Per la nuova casa da riposo bando senza esito. Ci sarebbe da ripartire daccapo. Infruttuosi i tentativi di individuare soggetti che fossero interessati a un accordo tra pubblico e privato a realizzarla. Da un lato i costi che si prevedono davvero alti, dall’altro l’impossibilità di estendere più di tanto i posti accreditati in convenzione. Si punta a potenziare i servizi di assistenza domiciliare per poi successivamente esperire un tentativo per rendere più capiente e consona la Residenza sanitaria assistenziale (Rsa), quella comunale presente in viale Magrini, condotta dalla cooperativa imolese “In cammino” . Struttura limitata e ormai datata sebbene dotata di ogni servizio che attualmente ospita 44 persone anziane, perlopiù non autosufficienti, più tre in casa albergo. Mentre 22 sono le persone che frequentano il centro diurno e quindi che trascorrono la giornata per poi rientrare a casa la sera.

Si è parlato e proposto più volte di prevede una Rsa più adeguata e soprattutto con un maggiore numero di posti di disponibili: «Per vedere di realizzare una nuova casa i riposo - argomenta il sindaco Matteo Gozzoli - abbiano provato a fare un bando, che purtroppo non ha dato alcun esito, per individuare se ci fossero stati soggetti interessati a cedere un’area dove realizzare la struttura e allo stesso tempo, in collaborazione tra pubblico e privato, valutare e cercare soggetti, con un piano economico finanziario solido e di lunga durata che fossero disposti a costruirla». Il costo pieno per ospite in casa protetta è di circa 3mila euro al mese, che in base alle disponibilità arriva ad essere coperto dall’Ausl nella misura del 50 per cento. Invece il costo stimato per realizzare e mettere in funzione una nuova Rsa di 80-90 posti letto si aggirerebbe attorno ai 10 milioni di euro.

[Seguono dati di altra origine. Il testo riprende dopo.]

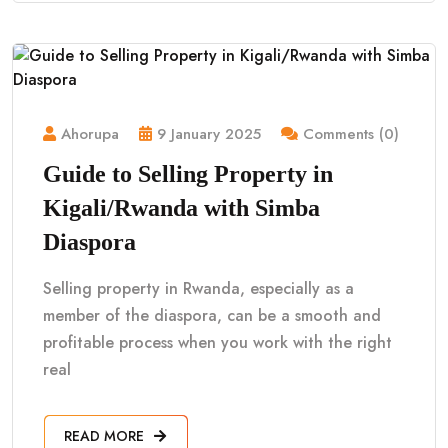
Ahorupa
9 January 2025
Comments (0)
Guide to Selling Property in
Kigali/Rwanda with Simba
Diaspora
Selling property in Rwanda, especially as a
member of the diaspora, can be a smooth and
profitable process when you work with the right
real
READ MORE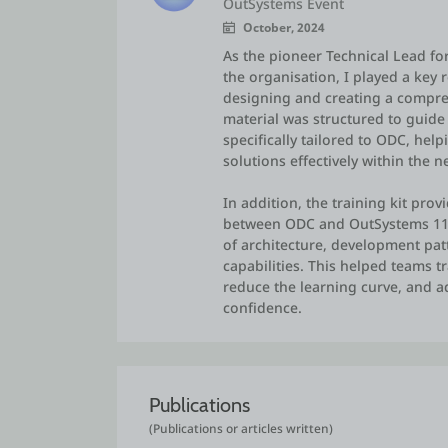
OutSystems Event
October, 2024
As the pioneer Technical Lead f
the organisation, I played a key 
designing and creating a compreh
material was structured to guide
specifically tailored to ODC, he
solutions effectively within the 
In addition, the training kit pro
between ODC and OutSystems 11,
of architecture, development patt
capabilities. This helped teams 
reduce the learning curve, and a
confidence.
Publications
(Publications or articles written)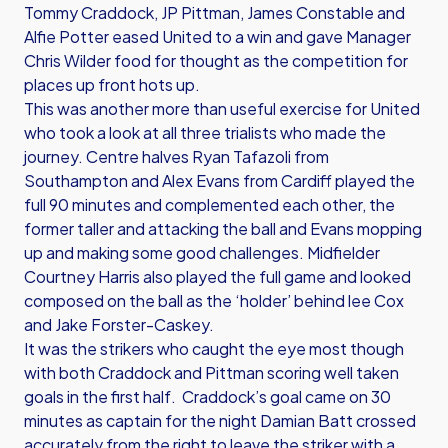
Tommy Craddock, JP Pittman, James Constable and
Alfie Potter eased United to a win and gave Manager
Chris Wilder food for thought as the competition for
places up front hots up.
This was another more than useful exercise for United
who took a look at all three trialists who made the
journey. Centre halves Ryan Tafazoli from
Southampton and Alex Evans from Cardiff played the
full 90 minutes and complemented each other, the
former taller and attacking the ball and Evans mopping
up and making some good challenges. Midfielder
Courtney Harris also played the full game and looked
composed on the ball as the ‘holder’ behind lee Cox
and Jake Forster-Caskey.
It was the strikers who caught the eye most though
with both Craddock and Pittman scoring well taken
goals in the first half. Craddock’s goal came on 30
minutes as captain for the night Damian Batt crossed
accurately from the right to leave the striker with a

Considerato l’allungamento della vita, l’aumento della popolazione anziana, in aggiunta alle persone che avanti negli anni sempre più spesso vivono da sole, la previsione è infatti che serviranno più posti disponibili rispetto a quelli attuali, ma non è un percorso né semplice né immediato: «Va chiarito che dei 44 posti oggi presenti nell’attuale casa di riposo di via Magrini - spiega Gozzoli - ne abbiano 37 convenzionati. Cercheremo di estendere a tutti e 44 i posti l’accreditamento in convenzione, grazie all’aumento dei fondi regionali stanziati in favore della non autosufficienza. Tuttavia servirà far una considerazione dato che sarà difficile immaginare di realizzare una nuova struttura da 80-90 posti che siano tutti o la gran parte accreditati in quanto su base distrettuale, nel nostro caso quella della zona Rubicone e Mare, l’Ausl ha a disposizione un massimo di posti letto da accreditare, che difficilmente potrà essere aumentato sino raggiunge gli ottanta».

Il fatto che questo primo avviso per la manifestazione di interesse sia andato deserto non significa che il progetto di avere una nuova casa protetta sia da considerarsi un capitolo chiuso: «Tutt’altro - chiarisce il sindaco - in prosieguo, nei prossimi mesi faremo un nuovo tentativo per trovare una nuova soluzione». Nel frattempo, fa sapere, «lo sforzo odierno è teso a implementare, e questo già a livello di distretto, i servizi e l’assistenza domiciliare dell’anziano, attraverso gli assistenti socio sanitari, la fornitura pasti e supporti a casa, senza che la persona anziana venga sradicata dal suo ambiento familiare e domestico dove magari ha vissuto una vita».